Sunday, April 26, 2015

"But you are under-invested in real things and over-invested in paper things."

The title is a quote from Steen Jakobsen, Chief Investment Officer of Saxo Bank in Denmark.  He was interviewed on the Peak Prosperity Show and you can find the entire interview here:

http://davidstockmanscontracorner.com/get-ready-for-the-biggest-margin-call-in-history/

Bit of a long read but worth it as he has some interesting ideas on what we are doing wrong and what we can do right. He does feel that getting it right is going to take a wake-up call, as in another major financial disaster to alert politicians to the need to do something different.   He ends noting:

I think we agree on one thing, we need to see some sort of a failure in the system for people to wake up.

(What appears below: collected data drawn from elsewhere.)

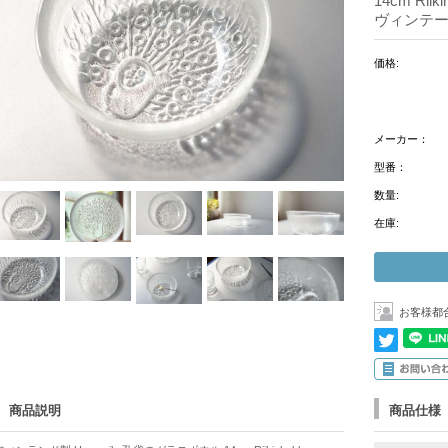
14cm Rii
ヴィンテージ
価格:
メーカー：
型番：
数量:
在庫:
お客様都
商品説明
商品仕様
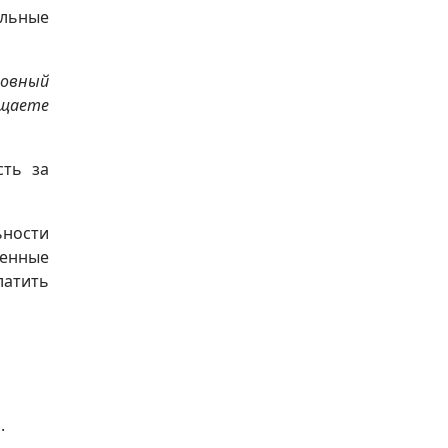
льные
ловный
ащаете
сть за
ьности
ленные
латить
.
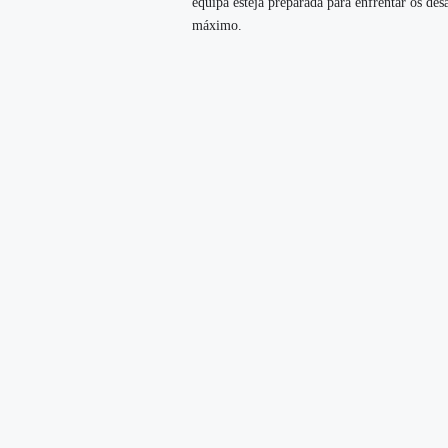
equipa esteja preparada para enfrentar os des
máximo.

I think it’s very close by and I think we agree on that, yes."

 I only hope some of our politicians take the time to listen to him.  They probably won't, however, as he is Danish and what do they know.  Never mind that they are the third happiest country, well ahead of the U.S., which is just behind Mexico at number 15:

http://www.bloomberg.com/news/articles/2015-04-23/these-are-the-happiest-countries-in-the-world

and that their government debt to GDP ratio is less than half of what it is in the U.S.  Nope, these stats mean nothing and this guy, just because he has that Chief Investment Officer title thingy, certainly knows nothing.  But - hey - what if he has something there.  Instead of just throwing trillions at too big to fails and falsely building yet bigger paper bubbles, how about when things get bad we invest in things like infrastructure, education and the like.  Money still spent, but spent in a way that can truly provide a return on investment. 

Just look around.  There is plenty of worthy investment to be made.  The Boston commuter rail system could not handle this past Winter and is in desperate need of some upgrades.  Same can be said now for San Francisco:

http://globaleconomicanalysis.blogspot.com/2015/04/new-problem-old-tracks.html

And the Chicago school system is on the verge of bankruptcy:

http://globaleconomicanalysis.blogspot.com/2015/04/credit-swap-event-triggers-for-chicago.html

We have plenty of places we need to invest money and aren't and lots of places we are giving away money and shouldn't.  Time for a wake up call.